Sunday, April 26, 2015

The Human Touch

"L. A. Portrait" by Roland Fischer at
The Memorial Art Gallery show
"The Human Touch"

Roland Fischer's "L.A. Portrait" stares you down as you walk towards "The Human Touch" - now open at The Memorial Art Gallery in Rochester, New York.  Yes, the subject is beautiful, but the cold stare means we are in for some soul searching.  The RBC Wealth Management Art Collection seems to have as their mission an open mind as far as the acquisition of contemporary figurative art, and in this show we have photos, paintings, and prints of reasonably high quality.  I guess we are going to see more and more commercial sponsors for new shows, and their out front approach to building their brand with names we can trust, now with many new players in the fine art game.

When I was an art student in the 1970's, I worked figuratively, but then you couldn't find a corporate sponsor for a show like this, unless you were in Europe.  Figurative art just wasn't a hot commodity.

Only a few artists managed to sustain their commitment to the figure   ( Chuck Close who is in this show was one that comes to my mind, but where is Philip Pearlstein, or Alice Neel? ).  A little distance into the show I noticed the artwork by one of my friends from my student days,  John Ahern.  He is represented here by a work called " Two Girls". John makes plaster casts from life and then paints them in a realistic manner.  Maybe this would have been a more friendly image to have at the entrance to this show.

Hung Liu " Baby King" 
oil on canvas

So tastes change, and we are back to study and think about our relationship to portraits, and images of people from around the world.  What I like about this show is that there are far more cultures represented here ( than we are used to seeing in art galleries ), so there is bound to be an element of surprise when you find really interesting new faces.

Dawoud Bey
Large format Polaroid photo studies, 1993

One of my favorite works in the show is from Radcliffe Bailey titled "Osun".  It is a painting with a photograph in the center of the composition surrounded by the form of a house decorated in stencils, and other patterns in paint.  I like the seriousness of the photo contrasted against the urge towards graffiti in this art.

Kehinde Wiley has been in the news recently because of his show at The Brooklyn Museum, and here he is represented with a work called "Passing, Posing".  Art by African Americans is well represented in this show, but we can always use more and we can learn from the experience.  If you get up close to see this portrait of a man in an orange sweater, you can see that it is painted over a heavily embossed wall fabric.  The juxtaposition of pattern and person is a calling card for Mr.

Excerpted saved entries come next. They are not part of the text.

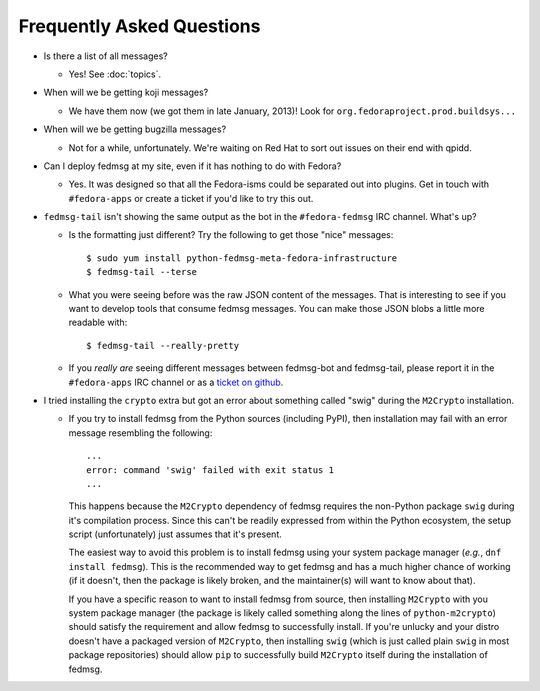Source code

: Frequently Asked Questions
==========================

- Is there a list of all messages?

  - Yes!  See :doc:`topics`.

- When will we be getting koji messages?

  - We have them now (we got them in late January, 2013)!  Look for
    ``org.fedoraproject.prod.buildsys...``

- When will we be getting bugzilla messages?

  - Not for a while, unfortunately.  We're waiting on Red Hat to sort out issues
    on their end with qpidd.

- Can I deploy fedmsg at my site, even if it has nothing to do with Fedora?

  - Yes.  It was designed so that all the Fedora-isms could be separated out
    into plugins.  Get in touch with ``#fedora-apps`` or create a ticket if
    you'd like to try this out.

- ``fedmsg-tail`` isn't showing the same output as the bot in the
  ``#fedora-fedmsg`` IRC channel.  What's up?

  - Is the formatting just different?  Try the following to get those "nice"
    messages::

        $ sudo yum install python-fedmsg-meta-fedora-infrastructure
        $ fedmsg-tail --terse

  - What you were seeing before was the raw JSON content of the messages.
    That is interesting to see if you want to develop tools that consume
    fedmsg messages.  You can make those JSON blobs a little more
    readable with::

        $ fedmsg-tail --really-pretty

  - If you *really are* seeing different messages between fedmsg-bot and
    fedmsg-tail, please report it in the ``#fedora-apps`` IRC channel or
    as a `ticket on github
    <https://github.com/fedora-infra/fedmsg/issues/new>`_.

- I tried installing the ``crypto`` extra but got an error about
  something called "swig" during the ``M2Crypto`` installation.

  - If you try to install fedmsg from the Python sources (including
    PyPI), then installation may fail with an error message resembling
    the following::

        ...
        error: command 'swig' failed with exit status 1
        ...

    This happens because the ``M2Crypto`` dependency of fedmsg requires
    the non-Python package ``swig`` during it's compilation process.
    Since this can't be readily expressed from within the Python
    ecosystem, the setup script (unfortunately) just assumes that it's
    present.

    The easiest way to avoid this problem is to install fedmsg using
    your system package manager (*e.g.*, ``dnf install fedmsg``). This
    is the recommended way to get fedmsg and has a much higher chance
    of working (if it doesn't, then the package is likely broken, and
    the maintainer(s) will want to know about that).

    If you have a specific reason to want to install fedmsg from
    source, then installing ``M2Crypto`` with you system package
    manager (the package is likely called something along the lines of
    ``python-m2crypto``) should satisfy the requirement and allow
    fedmsg to successfully install.  If you're unlucky and your distro
    doesn't have a packaged version of ``M2Crypto``, then installing
    ``swig`` (which is just called plain ``swig`` in most package
    repositories) should allow ``pip`` to successfully build
    ``M2Crypto`` itself during the installation of fedmsg.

Kehinde Wiley.  There is an unspoken challenge to our expectations when we see this artwork which takes on European conventions of portraiture and re-asserts itself.

Lalla Essaydi
Les Femmes du Maroc

I was really taken by a photo on aluminum by the artist Lalla Essaydi from Morocco.  This gorgeous image shows a woman wrapped in a patterned cloth and the background is a match and suddenly you have visual poetry.

Kelli Connell also has that poetic moment.  Are the two people in a pool or are they floating away in the sky?  This momentary dislocation creates a photo fiction and we can be swept up in a work of art.

Kelli Connell, "Floating", 2005

The pair of paintings by Michael Vasquez called "The New Red Carpet" was also fun to look over.  This work in acrylic is made up of vibrant washes and spots of color and has an illustrative effect.  Kerry James Marshall is represented here by an acrylic painting titled: "Blind Ambition" replete with a ladder to success.  A challenging work from Lezley Saar called " Between a Mulatto and a Quadroon" challenges notions of class and color.

In fact this show opens the way for many kinds of dialogues about the human condition and where we find ourselves on a continuum going deeper into the 21st Century.  We know one thing for certain, we are not going to leave the 21st Century the way we came in!